▶ **PASSAGE SHOWN**:
== Segment start ==

Chili Chicken Salad Recipe
Anyone who has traveled through North-east
Thailand will have encountered this traditional dish, in which chicken is
coated in a hot and sharp chili sauce. This cuisine uses glutinous rice (a
short to medium grain rice) for the roasted ground rice. When preparing
the rice, put it in a frying pan and dry-roast until golden brown. Remove
and grind to a powder, using a mortar and pestle or a food processor. When
the rice is cold, store it in a glass jar in a cool, dry place.
Ingredients: (Serves 4-6)
450 g/1 lb minced (ground) chicken
1 lemon grass stalk, trimmed
3 kaffir lime leaves, finely chopped
4 fresh red chilies, seeded and chopped
60 ml/4 tablespoons lime juice
30 ml/2 tablespoon Thai fish sauce (nam pla)
15 ml/1 tablespoon roasted ground rice (see
above for preparation)

== Segment end ==

▶ **DATASET EXTRACT**:

== Segment start ==

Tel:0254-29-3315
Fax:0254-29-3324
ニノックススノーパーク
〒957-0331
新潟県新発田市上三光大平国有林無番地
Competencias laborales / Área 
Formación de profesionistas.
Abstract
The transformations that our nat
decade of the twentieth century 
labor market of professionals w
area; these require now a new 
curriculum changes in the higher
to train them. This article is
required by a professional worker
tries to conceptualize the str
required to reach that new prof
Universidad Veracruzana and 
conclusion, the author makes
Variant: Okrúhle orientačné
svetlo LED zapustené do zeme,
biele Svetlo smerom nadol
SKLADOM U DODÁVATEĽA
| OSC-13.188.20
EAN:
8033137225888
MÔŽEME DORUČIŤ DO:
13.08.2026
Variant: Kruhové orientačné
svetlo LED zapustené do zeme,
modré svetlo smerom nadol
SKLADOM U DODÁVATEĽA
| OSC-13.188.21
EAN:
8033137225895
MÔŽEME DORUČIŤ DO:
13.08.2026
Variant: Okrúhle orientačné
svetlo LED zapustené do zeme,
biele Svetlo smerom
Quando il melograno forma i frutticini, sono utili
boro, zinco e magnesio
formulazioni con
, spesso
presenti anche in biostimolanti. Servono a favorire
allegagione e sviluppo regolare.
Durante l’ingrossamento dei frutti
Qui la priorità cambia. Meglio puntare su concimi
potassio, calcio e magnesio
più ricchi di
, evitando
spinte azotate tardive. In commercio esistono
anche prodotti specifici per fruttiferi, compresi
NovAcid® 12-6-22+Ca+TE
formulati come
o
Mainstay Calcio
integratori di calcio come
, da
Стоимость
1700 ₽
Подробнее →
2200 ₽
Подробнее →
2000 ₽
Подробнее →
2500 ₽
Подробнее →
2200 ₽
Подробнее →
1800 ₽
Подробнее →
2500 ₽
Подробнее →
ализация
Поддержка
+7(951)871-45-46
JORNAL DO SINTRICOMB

== Segment end ==

▶ **ASSIGNED TASK**:
Reproduce the whole chili chicken salad recipe from above, keeping every word, number, and line unchanged.

▶ **REPLY TO THE TASK**:
Chili Chicken Salad Recipe
Anyone who has traveled through North-east
Thailand will have encountered this traditional dish, in which chicken is
coated in a hot and sharp chili sauce. This cuisine uses glutinous rice (a
short to medium grain rice) for the roasted ground rice. When preparing
the rice, put it in a frying pan and dry-roast until golden brown. Remove
and grind to a powder, using a mortar and pestle or a food processor. When
the rice is cold, store it in a glass jar in a cool, dry place.
Ingredients: (Serves 4-6)
450 g/1 lb minced (ground) chicken
1 lemon grass stalk, trimmed
3 kaffir lime leaves, finely chopped
4 fresh red chilies, seeded and chopped
60 ml/4 tablespoons lime juice
30 ml/2 tablespoon Thai fish sauce (nam pla)
15 ml/1 tablespoon roasted ground rice (see
above for preparation)